Jurors deliberated for five hours Thursday without reaching verdicts in the retrial of ex-El Paso County Sheriff Terry Maketa, whose first trial last year ended in acquittals and a hung jury.
The seven-woman, five-man panel will resume deliberations Friday at 8:30 a.m.
Maketa, 53, is being retried on four charges involving claims of corruption: extortion, conspiracy to commit extortion and two counts of official misconduct. If convicted of extortion, the former lawman could face up to six years in prison, though probation would also be an option.
During closing arguments Thursday, opposing attorneys painted clashing portraits of the three-term sheriff — with prosecutors saying they had proved Maketa wielded his authority as a weapon for political payback.
"Ultimately this comes down to power. That's the heart of every issue in this case," said special prosecutor Chris Wilcox, arguing that Maketa resorted to illegal retaliation when he got one jail employee fired and pursued potentially career-ending sanctions against two deputies.
Calling the allegations "ridiculous," Maketa's defense attorneys say he has been railroaded for what amounted to employment disputes lodged by disgruntled workers.
For 12 years Maketa made hard decisions - who should be disciplined, who should be fired and how best to service multimillion dollar jail contracts - all to ensure his office ran smoothly and to keep the community and his deputies safe, they argued.
"He did that.
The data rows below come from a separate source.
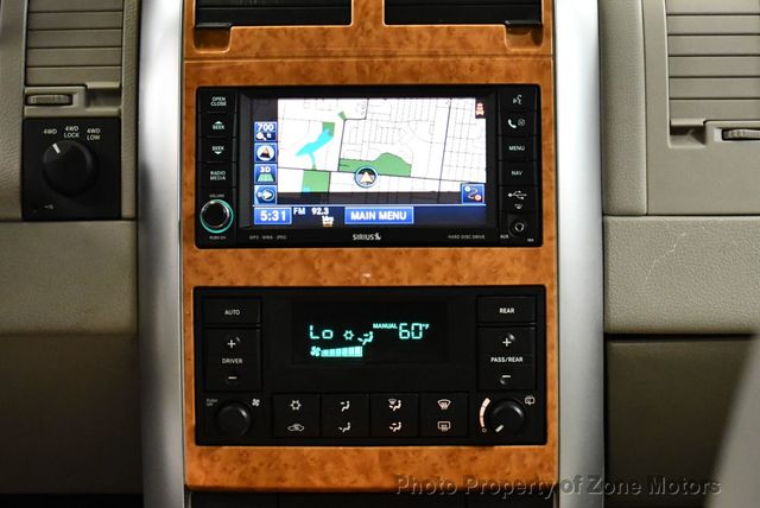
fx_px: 1944
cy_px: 254
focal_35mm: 92
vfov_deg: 14.9
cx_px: 380
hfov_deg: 22.1
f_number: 5.3
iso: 3600
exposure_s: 1/60
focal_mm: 46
Now he's sitting in this room and they're trying to brand him a criminal," defense attorney David Kaplan told the panel.
The case involves allegations that were left unaddressed by Maketa's July mistrial, which ended when a deadlocked jury acquitted Maketa of three counts but failed to reach a verdict on the remaining charges.
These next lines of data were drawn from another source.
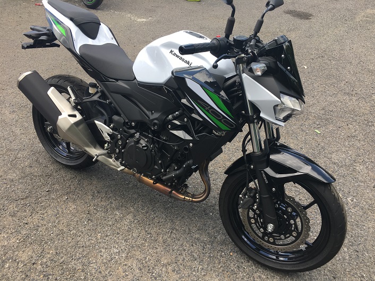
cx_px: 188
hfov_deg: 61.7
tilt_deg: -35.2
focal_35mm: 29
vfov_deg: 48.2
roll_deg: -3.3
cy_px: 140
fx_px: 314
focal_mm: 4.15
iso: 25
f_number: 2.2
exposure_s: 1/359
Less than an hour into deliberations Thursday, jurors passed forward their first question, requesting the legal and dictionary definitions of extortion. Ruling that the dictionary definition wasn't relevant, 4th Judicial District Judge Larry E. Schwartz responded in writing with the following language: "The legal definition (consists of) the elements contained in the instruction, and you are to be guided by that."
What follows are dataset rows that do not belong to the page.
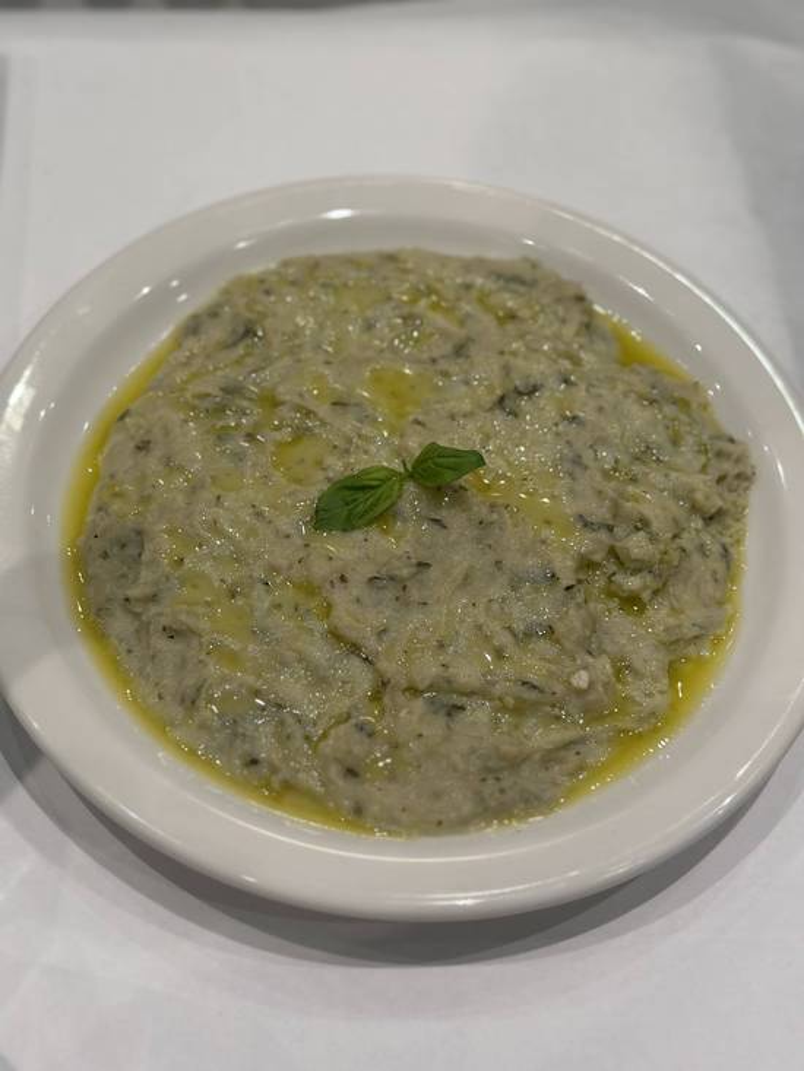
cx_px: 402
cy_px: 536
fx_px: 1486
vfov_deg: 39.7
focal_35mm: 48
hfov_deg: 30.3
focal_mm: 6.86
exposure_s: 1/60
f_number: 1.78
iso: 80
Later in the day, the jury asked another question. It wasn't read aloud in court, but Schwartz sent back a response telling jurors they had all the evidence they may consider before them.
The extortion counts allege that Maketa threatened to terminate a $5 million jail health care contract unless a private company fired Wendy Habert, a one-time Maketa confidant who allegedly ended up on his enemies list for refusing to support his chosen successor and instead backing then-candidate Bill Elder. She also angered him by reporting a sheriff's commander for sexual harassment, a complaint that Maketa allegedly dismissed despite the commander's admission. The defense said she was fired for a multitude of reasons, including her brassy demeanor and problems with the jail's detoxification ward.
The official misconduct charges, both misdemeanors, say Maketa pursued a "career killer" sanction against Sgt. Emory "Ray" Gerhart and James "Jim" Reid for reasons that also related to the coming campaign for sheriff. Gerhart was a vocal Elder supporter. Reid was mulling a run for sheriff against Maketa's preferred pick, making them targets according to the prosecution's view.
Both were described by the defense as problem employees who earned their discipline and deserved a place on the so-called Brady list, a court document identifying law enforcement officers who may have credibility problems.
By law, prosecutors must tender the Brady list to defense attorneys before any trial, potentially allowing for attacks on their integrity in court. Law enforcement witnesses say being on the Brady list can make it hard or impossible to get another job in the field.
The highest felony, extortion, carries a potential prison sentence of two to six years, and conspiracy to commit extortion is punishable by one to three years in prison. Probation is also a possibility if he is convicted.
Sarah Christensen, a Colorado Springs defense attorney unaffiliated with the case, said that if Maketa is convicted of both extortion counts, a single penalty would likely be imposed, because they involve similar acts.
The decision whether Maketa gets probation or prison time will fall to the judge, Christensen said.
"I have seen judges hold public officials to a higher standard and give them prison when they ordinarily they might not do so," she said. The misdemeanor counts of official misconduct each carry a potential sentence of three to 12 months, and could be stacked in the event of convictions because they involve separate victims, Christensen said.
There is no time limit on jury deliberations. Jurors must debate the charges until they reach unanimous decisions or determine that an agreement cannot be reached, at which time a mistrial would be called for any unresolved charges. In that case, prosecutors would again have the option of retrying Maketa.